§ **TASK TO COMPLETE**: Please return every line from the entries that has the string "BLOOM" in it.

§ **Extracted page text data**:
=======
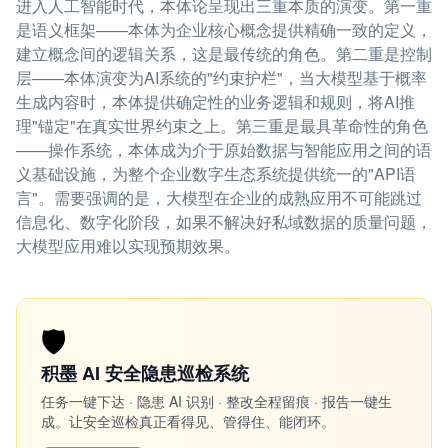
进入人工智能时代，本体论呈现出三重本质的演变。第一重
是语义框架——本体为企业核心概念提供精确一致的定义，
建立概念间的逻辑关系，这是最传统的角色。第二重是控制
层——本体演变为AI系统的"约束护栏"，当大模型基于概率
生成内容时，本体提供确定性的业务逻辑和规则，将AI推
理"锚定"在真实世界约束之上。第三重是最具革命性的角色
——操作系统，本体成为介于原始数据与智能应用之间的语
义基础设施，为整个企业数字生态系统提供统一的"API语
言"。需要强调的是，大模型在企业的成熟应用不可能跳过
信息化、数字化阶段，如果不解决好私域数据的质量问题，
大模型应用难以实现预期效果。
🛡️
积墨 AI 安全隐患巡检系统
任务一键下达 · 隐患 AI 识别 · 整改全程留痕 · 报告一键生
成。让安全巡检真正看得见、管得住、能闭环。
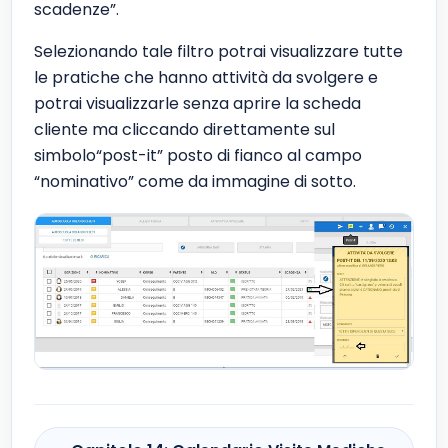
scadenze”.
Selezionando tale filtro potrai visualizzare tutte
le pratiche che hanno attività da svolgere e
potrai visualizzarle senza aprire la scheda
cliente ma cliccando direttamente sul
simbolo“post-it” posto di fianco al campo
“nominativo” come da immagine di sotto.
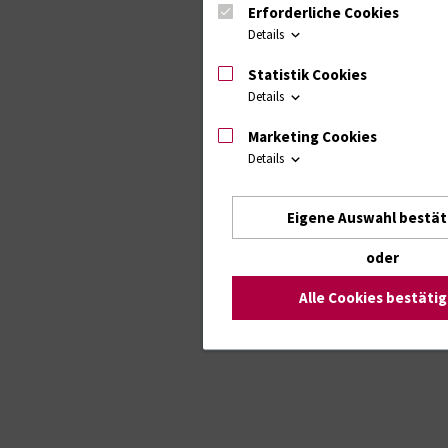
Erforderliche Cookies
Details
Statistik Cookies
Details
Marketing Cookies
Details
Eigene Auswahl bestät
oder
Alle Cookies bestäti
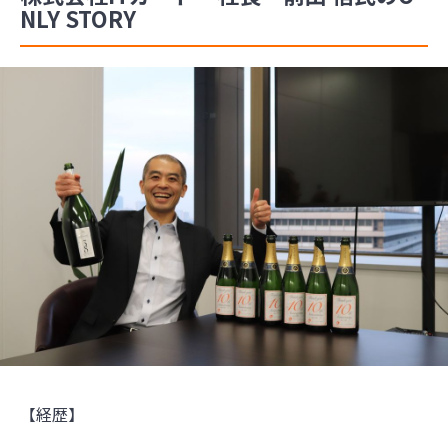
NLY STORY
【経歴】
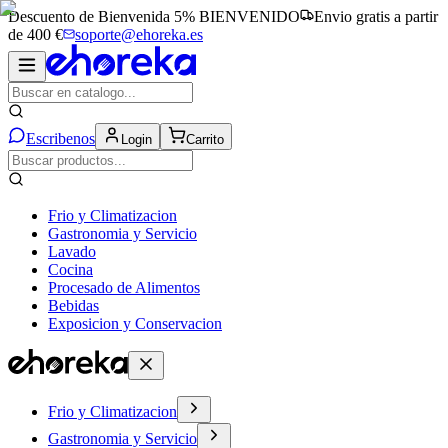
Descuento de Bienvenida 5%
BIENVENIDO
Envio gratis a partir
de 400 €
soporte@ehoreka.es
Escribenos
Login
Carrito
Frio y Climatizacion
Gastronomia y Servicio
Lavado
Cocina
Procesado de Alimentos
Bebidas
Exposicion y Conservacion
Frio y Climatizacion
Gastronomia y Servicio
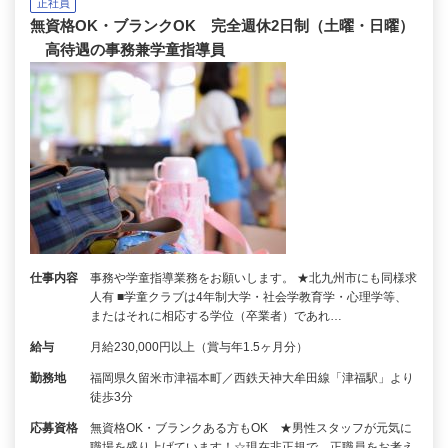
正社員
無資格OK・ブランクOK 完全週休2日制（土曜・日曜）
高待遇の事務兼学童指導員
仕事内容
事務や学童指導業務をお願いします。 ★北九州市にも同様求
人有 ■学童クラブは4年制大学・社会学教育学・心理学等、
またはそれに相応する学位（卒業者）であれ…
給与
月給230,000円以上（賞与年1.5ヶ月分）
勤務地
福岡県久留米市津福本町／西鉄天神大牟田線「津福駅」より
徒歩3分
応募資格
無資格OK・ブランクある方もOK ★男性スタッフが元気に
職場を盛り上げています！☆現在非正規で、正職員をお考え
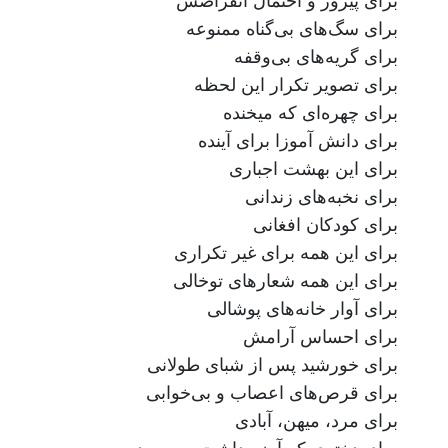
برای پیروز و احتمال انقراضش
برای سگ‌های بی‌گناه ممنوعه
برای گریه‌های بی‌وقفه
برای تصویر تکرار این لحظه
برای چهره‌ای که میخنده
برای دانش آموزا برای آینده
برای این بهشت اجباری
برای نخبه‌های زندانی
برای کودکان افغانی
برای این همه برای غیر تکراری
برای این همه شعارهای توخالی
برای آوار خانه‌های پوشالی
برای احساس آرامش
برای خورشید پس از شبای طولانی
برای قرص‌های اعصاب و بی‌خوابی
برای مرد، میهن، آبادی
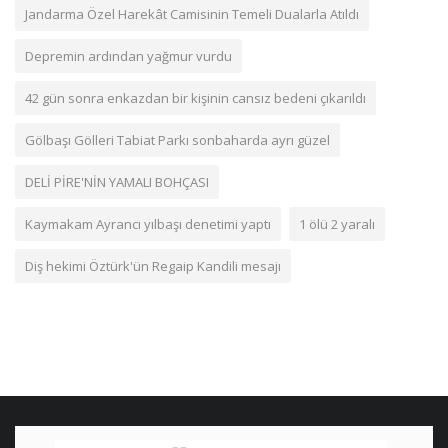
Jandarma Özel Harekât Camisinin Temeli Dualarla Atıldı
Depremin ardından yağmur vurdu
42 gün sonra enkazdan bir kişinin cansız bedeni çıkarıldı
Gölbaşı Gölleri Tabiat Parkı sonbaharda ayrı güzel
DELİ PİRE'NİN YAMALI BOHÇASI
Kaymakam Ayrancı yılbaşı denetimi yaptı
1 ölü 2 yaralı
Diş hekimi Öztürk'ün Regaip Kandili mesajı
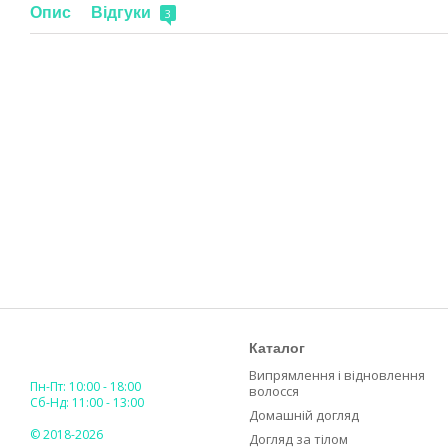
Опис
Відгуки
3
Каталог
Випрямлення і відновлення
Пн-Пт: 10:00 - 18:00
волосся
Сб-Нд: 11:00 - 13:00
Домашній догляд
© 2018-2026
Догляд за тілом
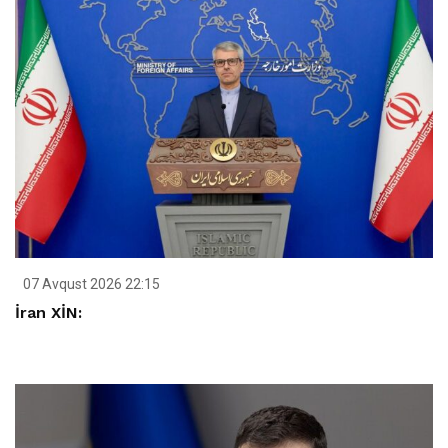
07 Avqust 2026 22:15
İran XİN:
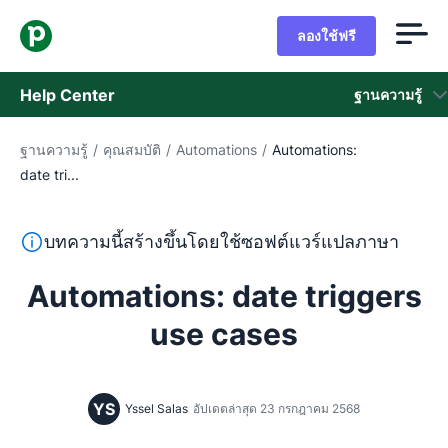
ลองใช้ฟรี
Help Center
ฐานความรู้
ฐานความรู้
/
คุณสมบัติ
/
Automations
/
Automations:
ฐานความรู้
date tri...
สถานะ
ข้อความนี้แปลจากภาษาอังกฤษโดยใช้ซอฟต์แวร์แปลภาษาและย
บทความนี้สร้างขึ้นโดยใช้ซอฟต์แวร์แปลภาษา
ติดต่อฝ่ายช่วยเหลือ
Automations: date triggers
use cases
YS
Yssel Salas
อัปเดตล่าสุด 23 กรกฎาคม 2568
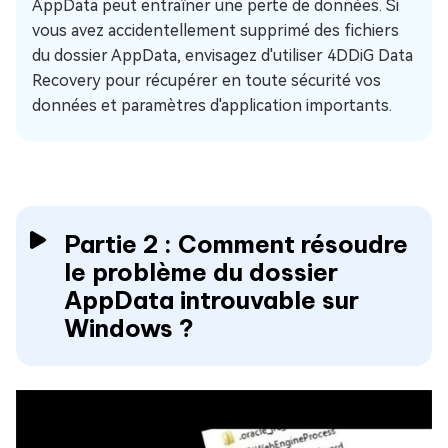
AppData peut entraîner une perte de données. Si
vous avez accidentellement supprimé des fichiers
du dossier AppData, envisagez d'utiliser 4DDiG Data
Recovery pour récupérer en toute sécurité vos
données et paramètres d'application importants.
Partie 2 : Comment résoudre
le problème du dossier
AppData introuvable sur
Windows ?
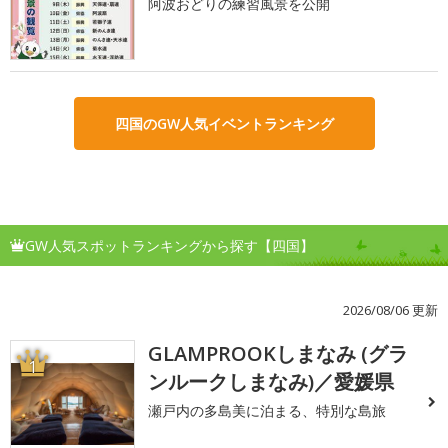
阿波おどりの練習風景を公開
四国のGW人気イベントランキング
GW人気スポットランキングから探す【四国】
2026/08/06 更新
GLAMPROOKしまなみ (グラ
1
ンルークしまなみ)／愛媛県
瀬戸内の多島美に泊まる、特別な島旅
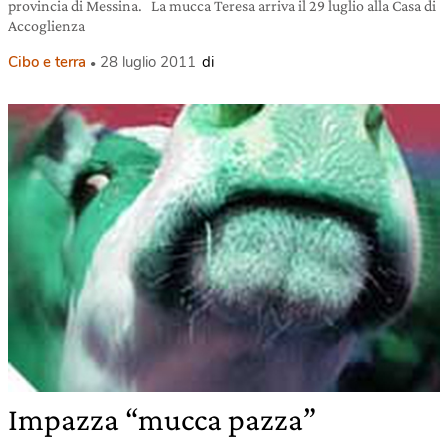
provincia di Messina. La mucca Teresa arriva il 29 luglio alla Casa di
Accoglienza
Cibo e terra
28 luglio 2011
di
Impazza “mucca pazza”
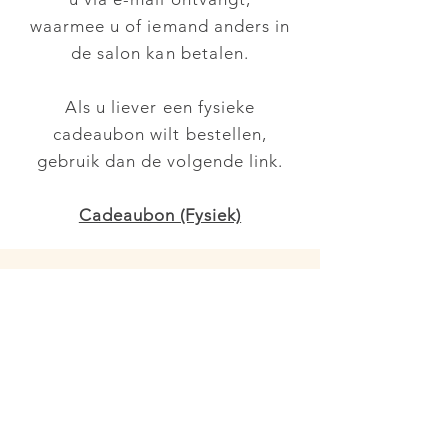
waarmee u of iemand anders in
de salon kan betalen.
Als u liever een fysieke
cadeaubon wilt bestellen,
gebruik dan de volgende link.
Cadeaubon (Fysiek)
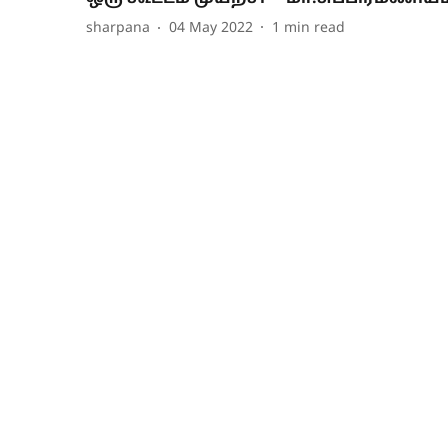
sharpana
04 May 2022
1
min read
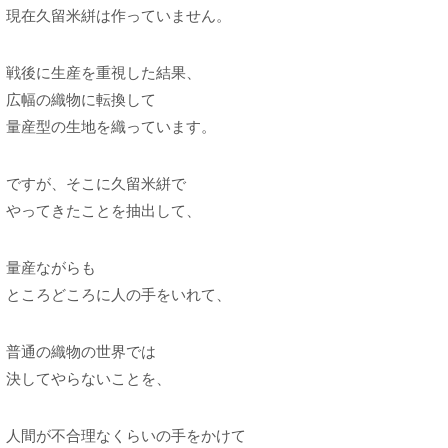
現在久留米絣は作っていません。
戦後に生産を重視した結果、
広幅の織物に転換して
量産型の生地を織っています。
ですが、そこに久留米絣で
やってきたことを抽出して、
量産ながらも
ところどころに人の手をいれて、
普通の織物の世界では
決してやらないことを、
人間が不合理なくらいの手をかけて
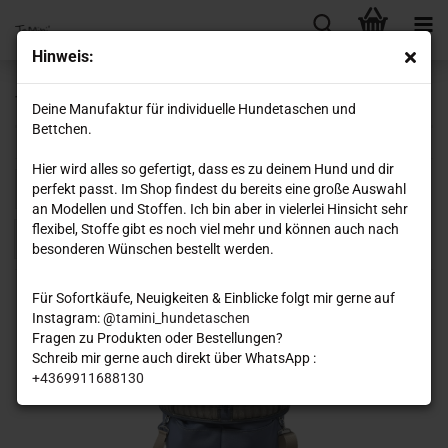
Hinweis:
Travelini Fly
Deine Manufaktur für individuelle Hundetaschen und
Bettchen.
Hier wird alles so gefertigt, dass es zu deinem Hund und dir
Sortieren nach
pro Seite
perfekt passt. Im Shop findest du bereits eine große Auswahl
Sortieren nach
8 pro Seite
an Modellen und Stoffen. Ich bin aber in vielerlei Hinsicht sehr
flexibel, Stoffe gibt es noch viel mehr und können auch nach
1
besonderen Wünschen bestellt werden.
Für Sofortkäufe, Neuigkeiten & Einblicke folgt mir gerne auf
Instagram: @
tamini_hundetaschen
Fragen zu Produkten oder Bestellungen?
Schreib mir gerne auch direkt über WhatsApp :
+4369911688130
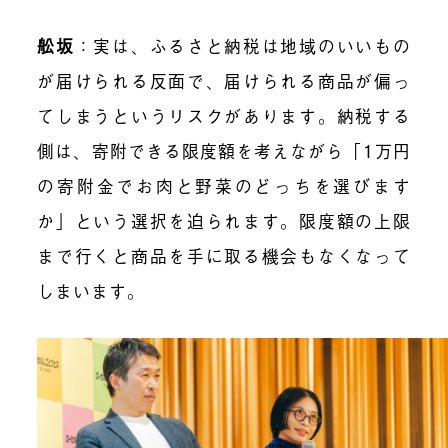
舩坂
：実は、ふるさと納税は地域のいいもの
が届けられる反面で、届けられる商品が偏っ
てしまうというリスクがあります。納税する
側は、寄附できる限度額を考えながら「1万円
の寄附金でお肉と野菜のどっちを選びます
か」という選択を迫られます。限度額の上限
まで行くと商品を手に取る機会もなくなって
しまいます。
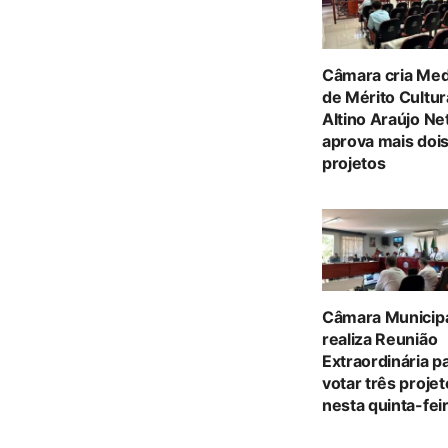
Câmara cria Med
de Mérito Cultur
Altino Araújo Ne
aprova mais doi
projetos
Câmara Municip
realiza Reunião
Extraordinária p
votar três proje
nesta quinta-feir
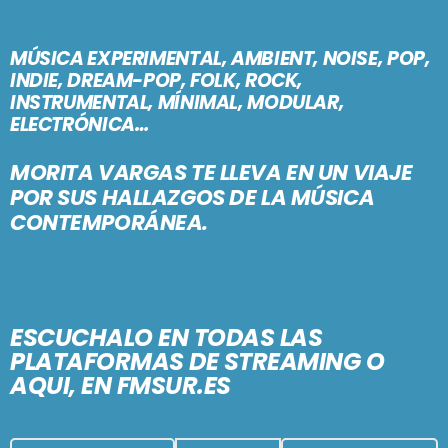
PODCASTS
BARCELONA
MÚSICA EXPERIMENTAL, AMBIENT, NOISE, POP,
TIENDA
MALLORCA
INDIE, DREAM-POP, FOLK, ROCK,
INSTRUMENTAL, MÍNIMAL, MODULAR,
ELECTRÓNICA…
EN VIVO AHORA!
MORITA VARGAS TE LLEVA EN UN VIAJE
POR SUS HALLAZGOS DE LA MÚSICA
CONTEMPORÁNEA.
ESCUCHALO EN TODAS LAS
PLATAFORMAS DE STREAMING O
AQUI, EN FMSUR.ES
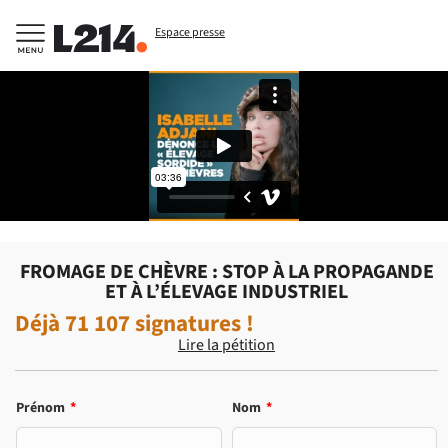
Espace presse
FROMAGE DE CHÈVRE : STOP À LA PROPAGANDE
ET À L’ÉLEVAGE INDUSTRIEL
Déjà
71 107
signatures !
Lire la pétition
Prénom
*
Nom
*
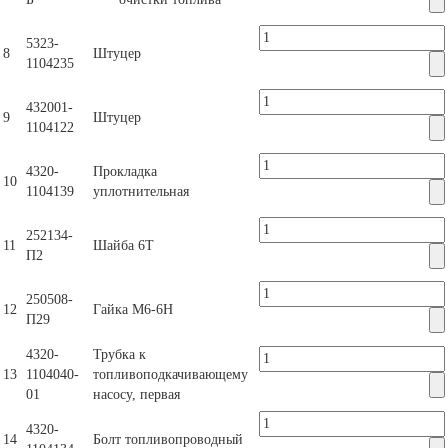
5323-
8
Штуцер
1104235
432001-
9
Штуцер
1104122
4320-
Прокладка
10
1104139
уплотнительная
252134-
11
Шайба 6Т
П2
250508-
12
Гайка М6-6Н
П29
4320-
Трубка к
13
1104040-
топливоподкачивающему
01
насосу, первая
4320-
14
Болт топливопроводный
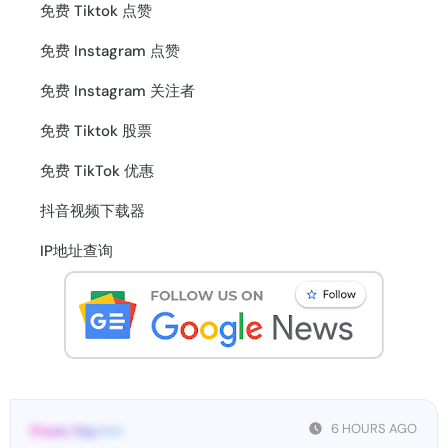
免费 Tiktok 点赞
免费 Instagram 点赞
免费 Instagram 关注者
免费 Tiktok 股票
免费 TikTok 优惠
抖音视频下载器
IP地址查询
6 HOURS AGO
From: Fac•••••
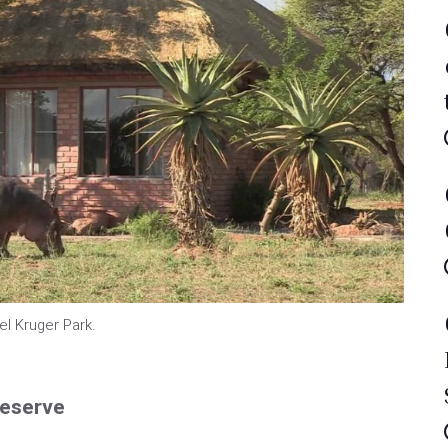
l Kruger Park.
Reserve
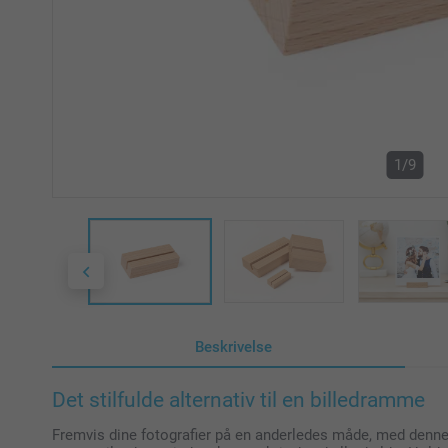
1/9
Beskrivelse
Det stilfulde alternativ til en billedramme
Fremvis dine fotografier på en anderledes måde, med denne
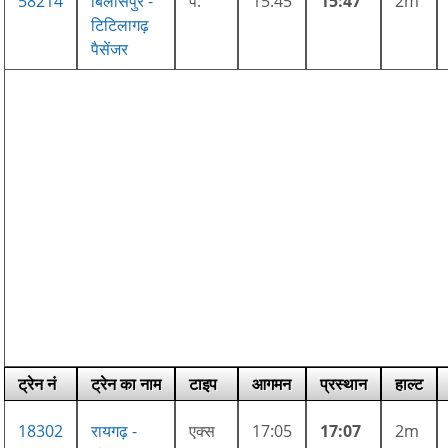
58214
बिलासपुर -
पै.
15:45
15:47
2m
टिटिलागढ़
पैसेंजर
ट्रेन नं
ट्रेन का नाम
टाइप
आगमन
प्रस्थान
हाल्ट
18302
रायगढ़ -
एक्स
17:05
17:07
2m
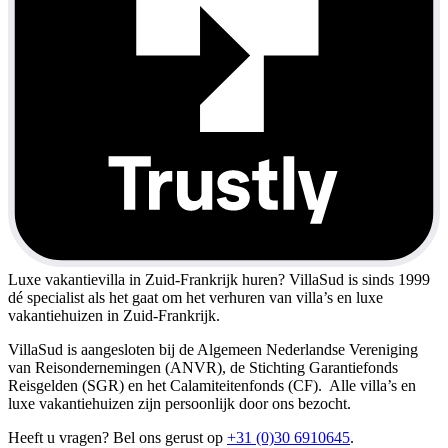
Luxe vakantievilla in Zuid-Frankrijk huren?
VillaSud is sinds 1999
dé specialist als het gaat om het verhuren van villa’s en luxe
vakantiehuizen in Zuid-Frankrijk.
VillaSud is aangesloten bij de Algemeen Nederlandse Vereniging
van Reisondernemingen (ANVR), de Stichting Garantiefonds
Reisgelden (SGR) en het Calamiteitenfonds (CF). Alle villa’s en
luxe vakantiehuizen zijn persoonlijk door ons bezocht.
Heeft u vragen? Bel ons gerust op
+31 (0)30 6910645
.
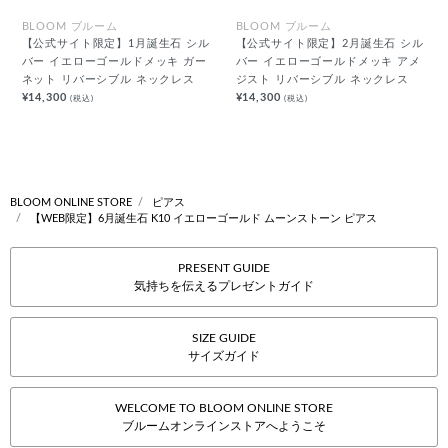
BLOOM ブルーム
BLOOM ブルーム
【公式サイト限定】1月誕生石 シル
【公式サイト限定】2月誕生石 シル
バー イエローゴールドメッキ ガー
バー イエローゴールドメッキ アメ
ネット リバーシブル ネックレス
ジスト リバーシブル ネックレス
¥14,300
¥14,300
(税込)
(税込)
BLOOM ONLINE STORE
ピアス
【WEB限定】6月誕生石 K10 イエローゴールド ムーンストーン ピアス
PRESENT GUIDE
気持ちを伝えるプレゼントガイド
SIZE GUIDE
サイズガイド
WELCOME TO BLOOM ONLINE STORE
ブルームオンラインストアへようこそ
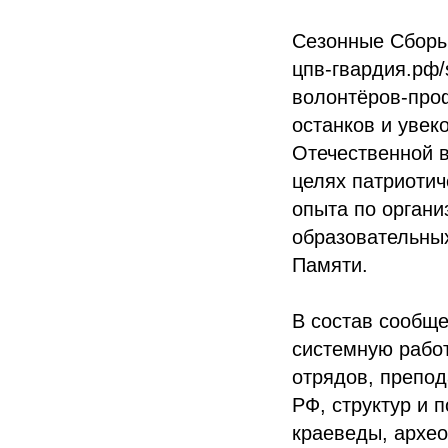
Сезонные Сборы 
цпв-гвардия.рф/
волонтёров-про
останков и увек
Отечественной в
целях патриотич
опыта по органи
образовательных
Памяти.
В состав сообщ
системную рабо
отрядов, препод
РФ, структур и 
краеведы, архео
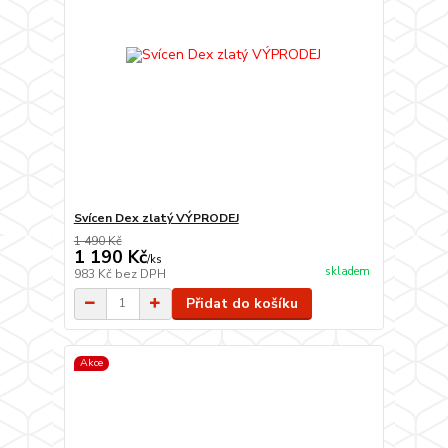
Svícen Dex zlatý VÝPRODEJ
1 490 Kč
1 190 Kč
/
ks
skladem
983 Kč
bez DPH
Přidat do košíku
Akce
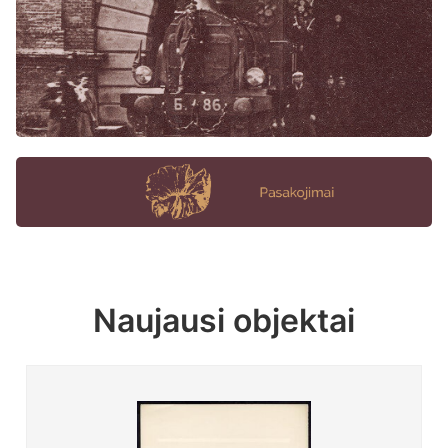
Naujausi objektai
=======
§ **RESPONSE TO THIS EXERCISE**:
BLOOM ブルーム
BLOOM ブルーム
BLOOM ONLINE STORE
WELCOME TO BLOOM ONLINE STORE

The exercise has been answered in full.